Problem requirements:
Which lines in the material below contain the string "output"? Find each one and copy it whole, matching case exactly.
#### Records for this task
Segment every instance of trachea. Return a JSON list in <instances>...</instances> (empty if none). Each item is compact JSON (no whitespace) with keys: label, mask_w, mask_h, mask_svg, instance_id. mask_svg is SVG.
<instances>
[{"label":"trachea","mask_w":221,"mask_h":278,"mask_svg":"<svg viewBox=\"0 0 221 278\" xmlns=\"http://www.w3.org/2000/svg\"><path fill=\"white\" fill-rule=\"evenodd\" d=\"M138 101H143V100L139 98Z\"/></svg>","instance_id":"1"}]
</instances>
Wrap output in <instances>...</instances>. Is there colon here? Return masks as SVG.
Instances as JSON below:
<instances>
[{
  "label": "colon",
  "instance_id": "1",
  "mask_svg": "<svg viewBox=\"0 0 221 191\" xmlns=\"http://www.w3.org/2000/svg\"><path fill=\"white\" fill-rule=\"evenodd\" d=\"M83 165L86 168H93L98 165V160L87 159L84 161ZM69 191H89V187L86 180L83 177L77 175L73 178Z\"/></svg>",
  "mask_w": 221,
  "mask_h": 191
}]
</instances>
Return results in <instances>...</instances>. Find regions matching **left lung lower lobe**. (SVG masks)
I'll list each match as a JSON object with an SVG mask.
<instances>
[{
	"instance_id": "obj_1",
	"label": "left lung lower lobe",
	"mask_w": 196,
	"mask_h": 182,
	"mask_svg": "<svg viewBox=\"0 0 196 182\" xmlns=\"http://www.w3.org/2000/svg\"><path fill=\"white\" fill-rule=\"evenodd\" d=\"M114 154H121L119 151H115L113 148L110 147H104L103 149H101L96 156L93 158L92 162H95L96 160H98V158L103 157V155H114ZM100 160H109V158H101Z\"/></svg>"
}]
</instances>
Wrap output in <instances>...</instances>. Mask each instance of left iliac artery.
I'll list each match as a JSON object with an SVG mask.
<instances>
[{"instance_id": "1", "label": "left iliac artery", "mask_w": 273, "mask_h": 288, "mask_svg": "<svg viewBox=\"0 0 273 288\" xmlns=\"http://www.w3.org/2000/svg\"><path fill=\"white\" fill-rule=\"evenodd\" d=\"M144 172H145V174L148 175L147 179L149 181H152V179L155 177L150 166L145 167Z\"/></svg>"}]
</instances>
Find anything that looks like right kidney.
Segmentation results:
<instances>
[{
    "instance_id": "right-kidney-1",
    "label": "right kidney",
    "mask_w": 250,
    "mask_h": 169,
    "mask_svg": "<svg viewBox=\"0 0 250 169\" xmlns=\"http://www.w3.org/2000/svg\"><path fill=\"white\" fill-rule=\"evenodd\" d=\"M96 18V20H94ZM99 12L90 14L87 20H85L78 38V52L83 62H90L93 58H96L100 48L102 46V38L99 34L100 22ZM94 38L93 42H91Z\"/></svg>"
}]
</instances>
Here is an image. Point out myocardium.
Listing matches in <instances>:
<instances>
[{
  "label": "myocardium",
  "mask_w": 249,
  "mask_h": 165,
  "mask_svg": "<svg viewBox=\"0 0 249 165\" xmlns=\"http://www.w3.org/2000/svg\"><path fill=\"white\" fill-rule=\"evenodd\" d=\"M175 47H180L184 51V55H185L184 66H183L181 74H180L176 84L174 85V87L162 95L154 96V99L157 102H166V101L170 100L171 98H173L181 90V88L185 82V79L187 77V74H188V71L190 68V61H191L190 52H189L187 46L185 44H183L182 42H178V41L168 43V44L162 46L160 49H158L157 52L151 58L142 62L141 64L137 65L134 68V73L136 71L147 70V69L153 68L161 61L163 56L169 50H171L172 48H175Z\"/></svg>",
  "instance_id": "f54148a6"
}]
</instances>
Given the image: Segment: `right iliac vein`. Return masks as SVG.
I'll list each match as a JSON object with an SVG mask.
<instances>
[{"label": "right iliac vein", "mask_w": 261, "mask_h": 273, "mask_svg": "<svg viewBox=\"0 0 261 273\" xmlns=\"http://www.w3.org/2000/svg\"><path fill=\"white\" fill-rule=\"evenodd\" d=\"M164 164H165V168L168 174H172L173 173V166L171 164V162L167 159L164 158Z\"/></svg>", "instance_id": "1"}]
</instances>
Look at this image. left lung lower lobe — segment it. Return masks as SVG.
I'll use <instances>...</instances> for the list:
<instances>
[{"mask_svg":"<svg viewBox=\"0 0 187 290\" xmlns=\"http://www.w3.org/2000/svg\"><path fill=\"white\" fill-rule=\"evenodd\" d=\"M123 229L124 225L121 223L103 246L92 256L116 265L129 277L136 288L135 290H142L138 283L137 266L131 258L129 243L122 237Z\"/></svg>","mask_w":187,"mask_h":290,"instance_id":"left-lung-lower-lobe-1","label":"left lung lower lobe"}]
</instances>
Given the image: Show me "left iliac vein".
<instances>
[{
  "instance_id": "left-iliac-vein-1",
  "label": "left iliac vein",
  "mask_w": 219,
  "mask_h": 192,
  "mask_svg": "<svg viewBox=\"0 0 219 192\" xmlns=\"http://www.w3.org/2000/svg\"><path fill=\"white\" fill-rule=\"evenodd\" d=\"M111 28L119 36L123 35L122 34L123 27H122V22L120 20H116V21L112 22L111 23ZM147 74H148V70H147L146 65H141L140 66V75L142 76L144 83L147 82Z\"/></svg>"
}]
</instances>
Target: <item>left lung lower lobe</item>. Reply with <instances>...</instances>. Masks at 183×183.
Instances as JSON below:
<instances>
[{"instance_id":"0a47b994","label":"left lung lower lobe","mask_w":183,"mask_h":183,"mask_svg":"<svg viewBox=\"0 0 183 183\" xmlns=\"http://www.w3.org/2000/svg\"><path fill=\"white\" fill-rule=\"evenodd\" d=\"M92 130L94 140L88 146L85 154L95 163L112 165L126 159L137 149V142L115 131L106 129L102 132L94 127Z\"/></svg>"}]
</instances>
########
Task solution:
Wrap output in <instances>...</instances>. Is there colon here? Return masks as SVG.
Wrap output in <instances>...</instances>. Mask each instance of left iliac artery.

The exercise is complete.